▶ WHAT TO WORK ON
Convert the material below into a two-column CSV with the headers "input" and "output". Each record gets one row: its text goes under "input" and its answer under "output", with each value in a single quoted field and all line breaks replaced by spaces.

========

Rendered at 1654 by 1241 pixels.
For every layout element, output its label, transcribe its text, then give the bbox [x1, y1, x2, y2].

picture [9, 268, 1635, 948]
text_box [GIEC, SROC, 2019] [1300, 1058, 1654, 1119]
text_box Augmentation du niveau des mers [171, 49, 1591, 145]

========

▶ FINAL RESULT
input,output
"Rendered at 1654 by 1241 pixels. For every layout element, output its label, transcribe its text, then give the bbox [x1, y1, x2, y2].","picture [9, 268, 1635, 948] text_box [GIEC, SROC, 2019] [1300, 1058, 1654, 1119] text_box Augmentation du niveau des mers [171, 49, 1591, 145]"